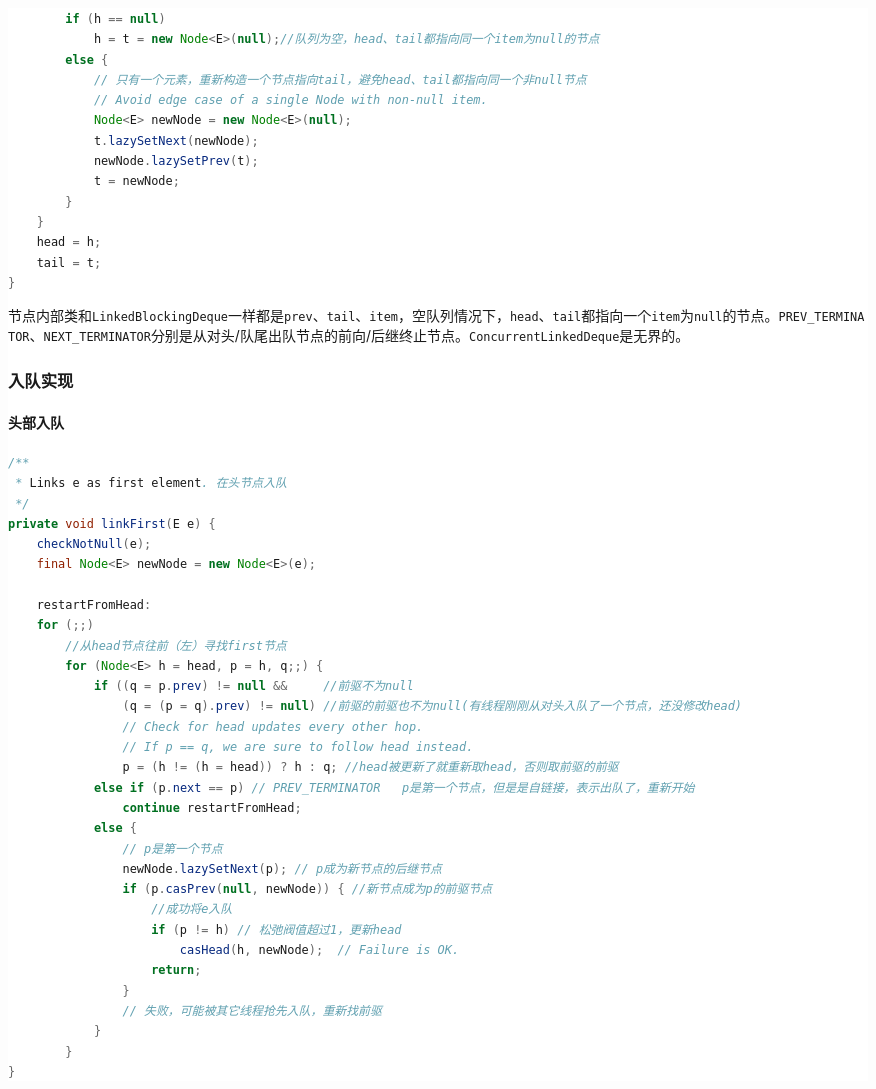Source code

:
 ```java
        if (h == null)
            h = t = new Node<E>(null);//队列为空，head、tail都指向同一个item为null的节点
        else { 
            // 只有一个元素，重新构造一个节点指向tail，避免head、tail都指向同一个非null节点
            // Avoid edge case of a single Node with non-null item.
            Node<E> newNode = new Node<E>(null);
            t.lazySetNext(newNode);
            newNode.lazySetPrev(t);
            t = newNode;
        }
    }
    head = h;
    tail = t;
}
```

节点内部类和`LinkedBlockingDeque`一样都是`prev`、`tail`、`item`，空队列情况下，`head`、`tail`都指向一个`item`为`null`的节点。`PREV_TERMINATOR`、`NEXT_TERMINATOR`分别是从对头/队尾出队节点的前向/后继终止节点。`ConcurrentLinkedDeque`是无界的。

### 入队实现

#### 头部入队

```java
/**
 * Links e as first element. 在头节点入队
 */
private void linkFirst(E e) {
    checkNotNull(e);
    final Node<E> newNode = new Node<E>(e);

    restartFromHead:
    for (;;)
        //从head节点往前（左）寻找first节点
        for (Node<E> h = head, p = h, q;;) {
            if ((q = p.prev) != null &&     //前驱不为null
                (q = (p = q).prev) != null) //前驱的前驱也不为null(有线程刚刚从对头入队了一个节点，还没修改head)
                // Check for head updates every other hop.
                // If p == q, we are sure to follow head instead.
                p = (h != (h = head)) ? h : q; //head被更新了就重新取head，否则取前驱的前驱
            else if (p.next == p) // PREV_TERMINATOR   p是第一个节点，但是是自链接，表示出队了，重新开始
                continue restartFromHead;
            else {
                // p是第一个节点
                newNode.lazySetNext(p); // p成为新节点的后继节点
                if (p.casPrev(null, newNode)) { //新节点成为p的前驱节点
                    //成功将e入队
                    if (p != h) // 松弛阀值超过1，更新head
                        casHead(h, newNode);  // Failure is OK.
                    return;
                }
                // 失败，可能被其它线程抢先入队，重新找前驱
            }
        }
}
```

-- -- --

Copy each line of the material where "else" is found.

RESPONSE AREA
        else { 
            else if (p.next == p) // PREV_TERMINATOR   p是第一个节点，但是是自链接，表示出队了，重新开始
            else {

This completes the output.